Perikanan dan pertanian menjadi sektor ekonomi yang tetap tumbuh di Sulsel di tengah pandemi. Kini Pemprov Sulsel akan mengembalikan kejayaan udang windu.
Oleh
reni sri ayu
·2 menit baca
MAKASSAR, KOMPAS — Pemerintah Sulawesi Selatan tengah mencoba mengembalikan kejayaan udang windu (Penaeus monodon). Kali ini, pemeliharaan udang ditargetkan berbasis ramah lingkungan.
Udang windu pernah menjadi andalan Sulsel. Namun, sektor ini remuk setelah udang diserang penyakit sekitar tahun 2000-an. Akibatnya, banyak pembudidaya beralih pada bandeng dan rumput laut.
Gagasan mengembalikan kejayaan udang windu lantas dimulai sejak 2018. Saat itu, hanya ada 100 hektar lahan pengembangan di 10 kabupaten. Pada tahun 2018, produksinya hanya 10.169 ton. Jumlah produksi bertambah pada tahun 2019 (10.370 ton) dan 2020 (10.595 ton).
Kini, untuk meningkatkan produksi, data Dinas Kelautan dan Perikanan Sulsel menyebutkan sudah menyiapkan 1.130 hektar lahan pembenihan udang.

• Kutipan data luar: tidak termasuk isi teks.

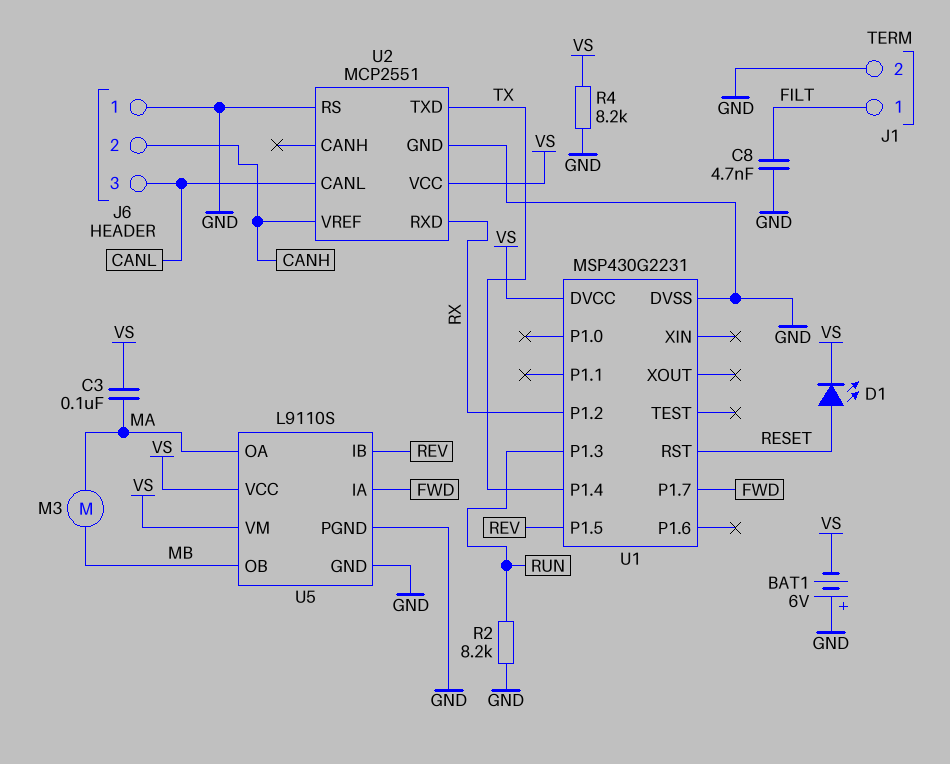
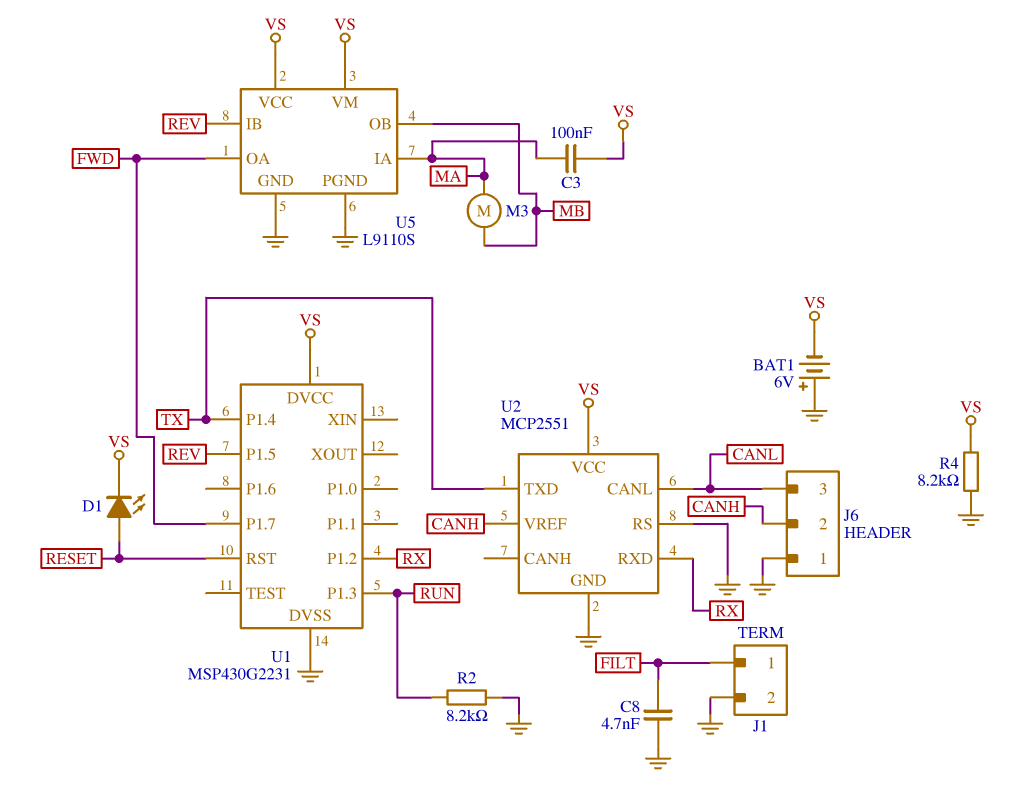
U5 pin IA: FWD -> MA
U5 pin OA: MA -> FWD

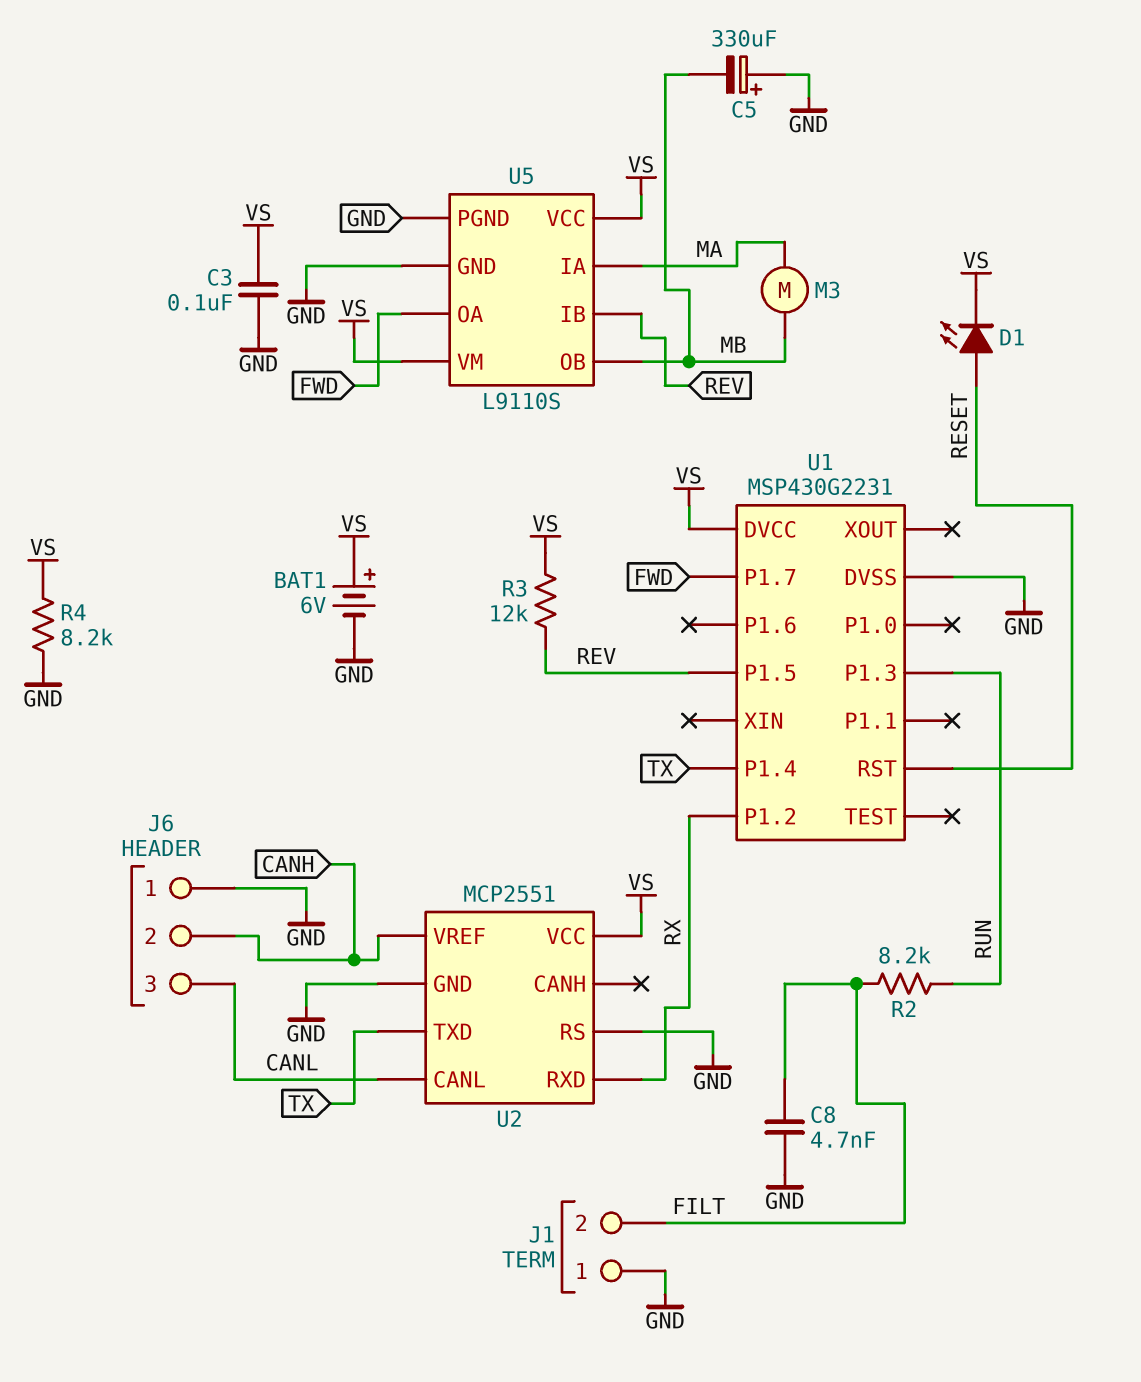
BAT1: 6V (plus GND, minus VS) -> 6V (plus VS, minus GND)
C3: 100nF (MA, VS) -> 100nF (GND, VS)
C5: none -> 330uF (plus GND, minus MB)
J1 pin 1: FILT -> GND
J1 pin 2: GND -> FILT
R2: 8.2k (GND, RUN) -> 8.2k (FILT, RUN)
R3: none -> 12k (REV, VS)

Sebagian besar ada di Kabupaten Pinrang, mencapai 1.000 hektar. Lahan lainnya disediakan di 10 kota dan kabupaten. Pemerintah Provinis Sulsel menggelontorkan dana Rp 1,5 miliar untuk menggerakkan program ini.
Penebaran benih udang windu di Pinrang dimulai akhir pekan lalu. Pelaksana Tugas Gubernur Sulsel A Sudirman Sulaiman menebar 30.000 benih di Kecamatan Lanrisang, Pinrang. Selanjutnya benih akan terus ditebar hingga mencapai 30 juta pada November 2021.
”Udang windu menjadi salah satu prioritas kami pada sektor perikanan budidaya,” kata Sudirman.
Pelaksana Tugas Kepala Dinas Kelautan Perikanan Sulsel Hardi Haris, Rabu (25/8/2021), mengatakan, lokasi tambak di Pinrang ada di kawasan pengembangan budidaya udang windu 1.000 hektar ramah lingkungan (Pandawa-1.000). Pandawa-1.000 merupakan inovasi pengembangan budidaya udang windu berbasis kawasan (ecosystem approach to aquaculture) dan teknologi adaptif lokal.
Teknologi adaptif yang dikembangkan berbasis ramah lingkungan (eco-friendly) tanpa residu bahan kimia, pestisida, dan obat-obatan sesuai dengan standar Indonesian Good Aquaculture Practice. Ini untuk menghasilkan udang windu jenis eco-shrimp kualitas premium terbaik di Indonesia berdasarkan British Retail Consortium (BRC) yang dipasarkan ke Jepang melalui Alter Trade Japan (ATJ).
”Dalam teknologi Pandawa-1.000 dilakukan pelibatan banyak pihak dari hulu hingga hilir. Ada 733 pembudidaya di Lanrisang dengan target produksi rata-rata 300 kilogram per hektar musim tanam. Harapannya, dari 1.000 hektar bisa mencapai 600 ton per tahun dan terus meningkat,” katanya.
Benih yang ditebar di lokasi tambak ini adalah produksi UPT Balai Perikanan Budidaya Air Payau, Takalar. Pemprov Sulsel juga bekerja sama dengan Universitas Muslim Indonesia dan Badan Meteorologi, Klimatologi, dan Geofisika untuk pemasangan alat yang dapat mendeteksi perubahan cuaca dan kualitas air.